Question

It has been suggested that the surface melting of ice plays a role in enabling speed skaters to achieve peak performance. Carry out the following calculation to test this hypothesis. At 1 atm pressure the density of ice is 920 kg m-3 , and the density of liquid water is 997 kg m-3. What pressure is required to lower the melting temperature by 4 C?

Answer 1

Step-by-step explanation:

Relation between pressure, latent heat of fusion, and change in volume is as follows.

`(dP)/(dT) = (L)/(T * \Delta V)`

Also,
`(L)/(T) = \Delta S^(fusion)_(m)`

where,
`\Delta V^(fusion)_(m)` is the difference in specific volumes.

Hence,
`(dP)/(dT) = (\Delta S^(fusion)_(m))/(\Delta V^(fusion)_(m))`

As,
`\Delta S^(fusion)_(m) = (L)/(T) = (6010)/(273.15)` = 22.0 J/mol K

And,
`\Delta V^(fusion)_(m) = \frac{M}{d_{H_(2)O}} - (M)/(d_(ice))` ...... (1)

where,
`d_{H_(2)O}` = density of water

`d_(ice)` = density of ice

M = molar mass of water =
`18.02 * 10^(-3) kg`

Therefore, using formula in equation (1) we will calculate the volume of fusion as follows.

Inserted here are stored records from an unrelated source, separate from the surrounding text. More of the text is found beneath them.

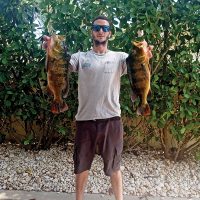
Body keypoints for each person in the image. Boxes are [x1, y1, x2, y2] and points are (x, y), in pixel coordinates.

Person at [43, 15, 152, 200]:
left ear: (109, 33)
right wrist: (48, 49)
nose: (100, 31)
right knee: (81, 165)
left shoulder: (120, 58)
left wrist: (146, 56)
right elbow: (57, 67)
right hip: (85, 120)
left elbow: (138, 67)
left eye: (104, 28)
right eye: (97, 28)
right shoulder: (80, 57)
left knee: (114, 166)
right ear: (92, 32)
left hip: (112, 120)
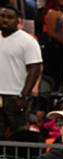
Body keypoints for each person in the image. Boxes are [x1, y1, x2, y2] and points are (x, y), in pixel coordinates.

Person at [0, 5, 42, 138]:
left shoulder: (28, 41)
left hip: (16, 95)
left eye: (10, 17)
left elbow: (35, 69)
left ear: (18, 20)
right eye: (2, 16)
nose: (5, 20)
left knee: (19, 134)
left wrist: (24, 95)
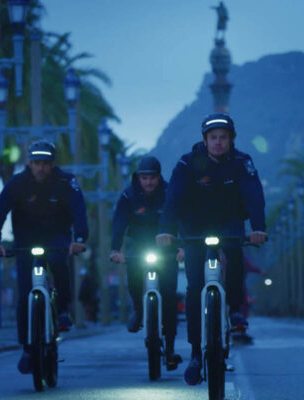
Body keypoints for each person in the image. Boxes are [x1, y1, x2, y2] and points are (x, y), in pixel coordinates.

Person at [156, 113, 267, 385]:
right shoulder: (187, 163)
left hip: (229, 222)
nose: (218, 143)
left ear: (231, 140)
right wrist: (166, 229)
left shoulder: (243, 162)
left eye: (223, 138)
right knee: (195, 287)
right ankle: (196, 353)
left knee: (235, 255)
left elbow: (254, 195)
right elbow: (173, 198)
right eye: (213, 138)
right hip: (194, 227)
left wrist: (258, 227)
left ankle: (235, 309)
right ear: (204, 140)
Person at [0, 140, 88, 374]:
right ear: (29, 164)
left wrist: (80, 239)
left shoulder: (66, 181)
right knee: (25, 293)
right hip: (25, 241)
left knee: (58, 263)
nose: (40, 168)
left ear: (52, 164)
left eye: (45, 163)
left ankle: (62, 310)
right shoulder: (17, 184)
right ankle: (27, 348)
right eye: (36, 163)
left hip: (57, 238)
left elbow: (79, 209)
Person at [110, 156, 183, 370]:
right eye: (144, 178)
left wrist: (183, 246)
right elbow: (119, 223)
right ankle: (139, 310)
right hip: (138, 247)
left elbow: (181, 220)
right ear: (138, 177)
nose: (149, 182)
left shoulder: (171, 193)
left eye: (152, 177)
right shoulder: (128, 195)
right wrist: (115, 249)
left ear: (159, 176)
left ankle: (169, 349)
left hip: (166, 248)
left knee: (169, 298)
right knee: (133, 279)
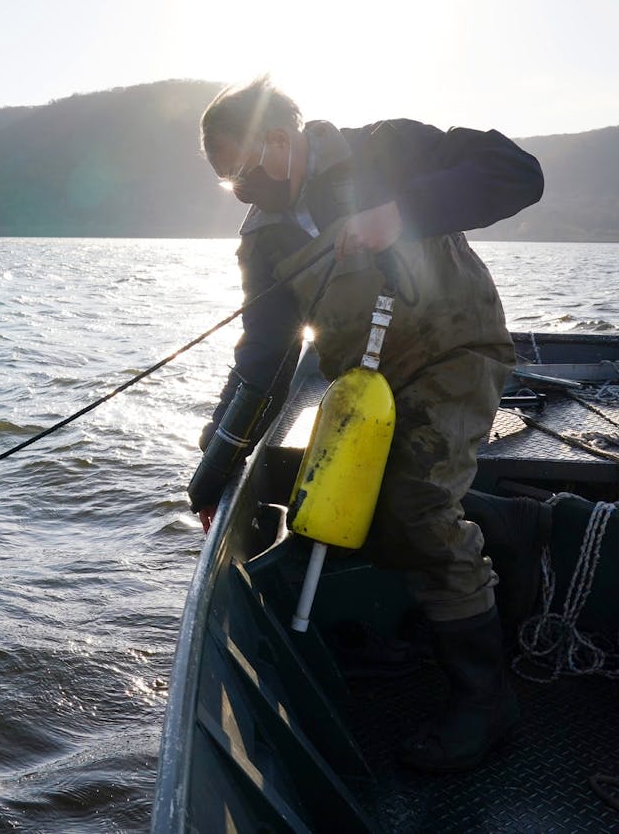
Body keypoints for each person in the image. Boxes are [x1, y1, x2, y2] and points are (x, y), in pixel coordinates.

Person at [196, 76, 544, 772]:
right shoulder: (261, 244)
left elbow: (520, 174)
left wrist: (401, 212)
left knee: (414, 505)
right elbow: (264, 362)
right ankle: (506, 525)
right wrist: (212, 472)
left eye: (242, 169)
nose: (239, 189)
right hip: (369, 390)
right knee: (337, 505)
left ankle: (486, 700)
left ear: (278, 138)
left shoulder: (386, 149)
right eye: (225, 179)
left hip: (458, 350)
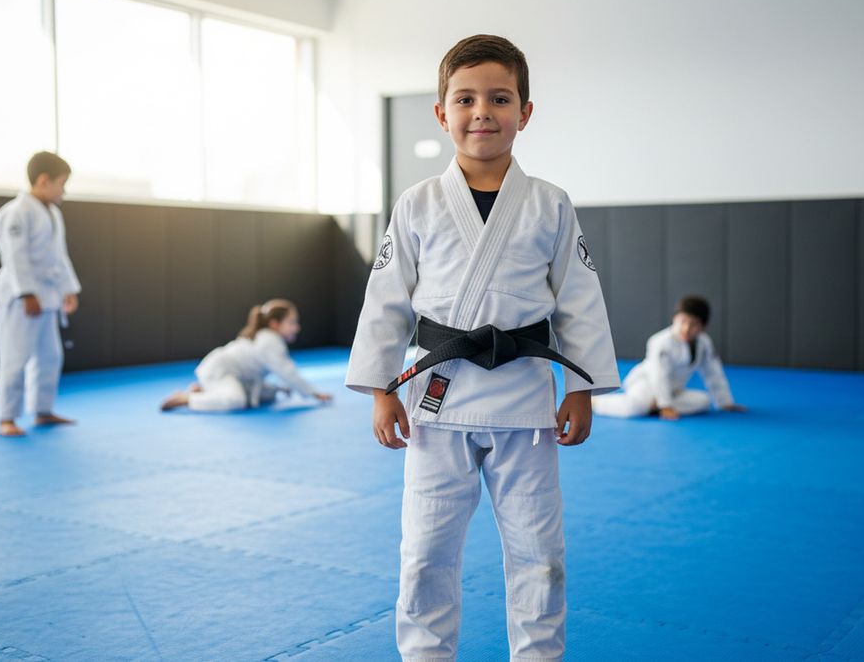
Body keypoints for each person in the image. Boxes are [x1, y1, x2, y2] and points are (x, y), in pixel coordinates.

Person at [345, 35, 619, 661]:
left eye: (500, 98)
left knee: (539, 554)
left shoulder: (550, 203)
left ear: (525, 111)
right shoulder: (416, 203)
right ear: (441, 114)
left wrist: (582, 387)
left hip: (526, 400)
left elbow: (579, 298)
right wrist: (382, 390)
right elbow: (386, 300)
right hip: (435, 401)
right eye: (465, 99)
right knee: (425, 553)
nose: (482, 112)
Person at [0, 151, 80, 437]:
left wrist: (69, 289)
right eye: (61, 184)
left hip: (48, 295)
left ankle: (42, 410)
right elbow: (14, 256)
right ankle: (7, 417)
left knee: (50, 356)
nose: (63, 191)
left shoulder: (53, 213)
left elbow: (60, 257)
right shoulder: (16, 212)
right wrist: (26, 293)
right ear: (43, 181)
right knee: (15, 357)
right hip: (21, 298)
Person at [161, 299, 332, 412]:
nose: (297, 328)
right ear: (274, 324)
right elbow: (287, 372)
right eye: (292, 322)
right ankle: (186, 398)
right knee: (237, 401)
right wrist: (314, 393)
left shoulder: (269, 337)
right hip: (219, 371)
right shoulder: (269, 341)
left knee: (270, 394)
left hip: (241, 377)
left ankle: (205, 390)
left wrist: (281, 389)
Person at [592, 295, 746, 419]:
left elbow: (713, 372)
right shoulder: (660, 341)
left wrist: (725, 402)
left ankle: (654, 407)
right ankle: (596, 403)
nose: (686, 328)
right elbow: (659, 375)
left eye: (693, 324)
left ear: (703, 326)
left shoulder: (704, 342)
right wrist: (666, 405)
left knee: (703, 402)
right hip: (646, 383)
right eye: (683, 321)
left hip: (674, 390)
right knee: (636, 408)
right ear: (675, 319)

`\Delta V^(fusion)_(m) = \frac{M}{d_{H_(2)O}} - (M)/(d_(ice))`

=
`(18.02 * 10^(-3))/(997) - (18.02 * 10^(-3))/(920)`

=
`-1.51 * 10^(-6)`

Therefore, calculate the required pressure as follows.

`(dP)/(dT) = (22)/(-1.51 * 10^(-6))`

=
`1.45 * 10^(7) Pa/K`

or, = 145 bar/K

Hence, for change of 1 degree pressure the decrease is 145 bar and for 4.7 degree change dP =
`145 * 4.7 bar`

= 681.5 bar

Thus, we can conclude that pressure should be increased by 681.5 bar to cause 4.7 degree change in melting point.